Prompt — Copy every entry exactly as given, minus the images.

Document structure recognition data

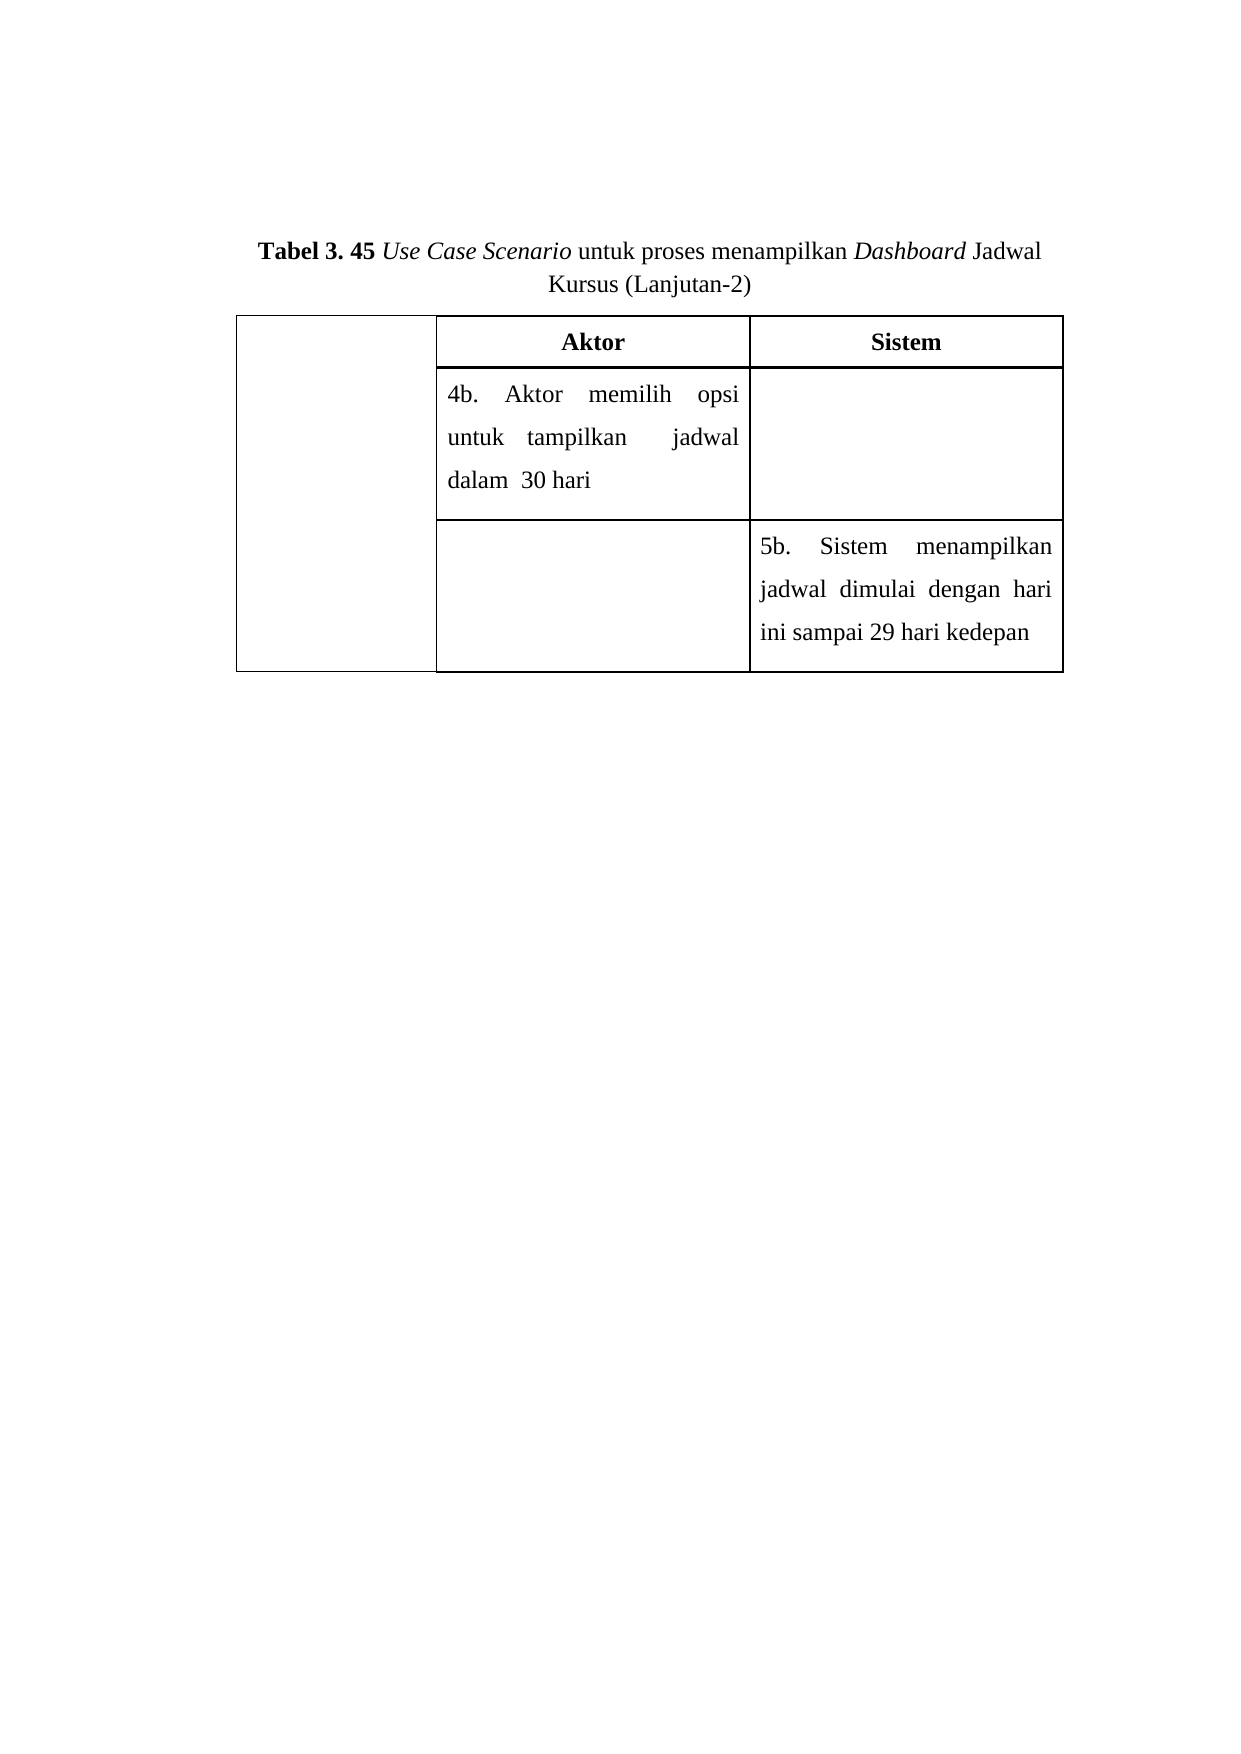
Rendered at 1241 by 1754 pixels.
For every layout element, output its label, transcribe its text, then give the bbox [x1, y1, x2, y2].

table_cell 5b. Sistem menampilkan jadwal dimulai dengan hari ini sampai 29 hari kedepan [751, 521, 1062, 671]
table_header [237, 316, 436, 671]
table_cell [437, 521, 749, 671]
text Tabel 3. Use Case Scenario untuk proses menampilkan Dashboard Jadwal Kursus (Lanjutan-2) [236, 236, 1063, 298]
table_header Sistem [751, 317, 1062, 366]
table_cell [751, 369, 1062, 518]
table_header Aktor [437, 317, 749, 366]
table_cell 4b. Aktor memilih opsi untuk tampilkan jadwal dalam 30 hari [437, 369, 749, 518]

Solution to this problem —
Rendered at 1241 by 1754 pixels.
For every layout element, output its label, transcribe its text, then give the bbox [x1, y1, x2, y2].

table_cell 5b. Sistem menampilkan jadwal dimulai dengan hari ini sampai 29 hari kedepan [751, 521, 1062, 671]
table_header [237, 316, 436, 671]
table_cell [437, 521, 749, 671]
text Tabel 3. Use Case Scenario untuk proses menampilkan Dashboard Jadwal Kursus (Lanjutan-2) [236, 236, 1063, 298]
table_header Sistem [751, 317, 1062, 366]
table_cell [751, 369, 1062, 518]
table_header Aktor [437, 317, 749, 366]
table_cell 4b. Aktor memilih opsi untuk tampilkan jadwal dalam 30 hari [437, 369, 749, 518]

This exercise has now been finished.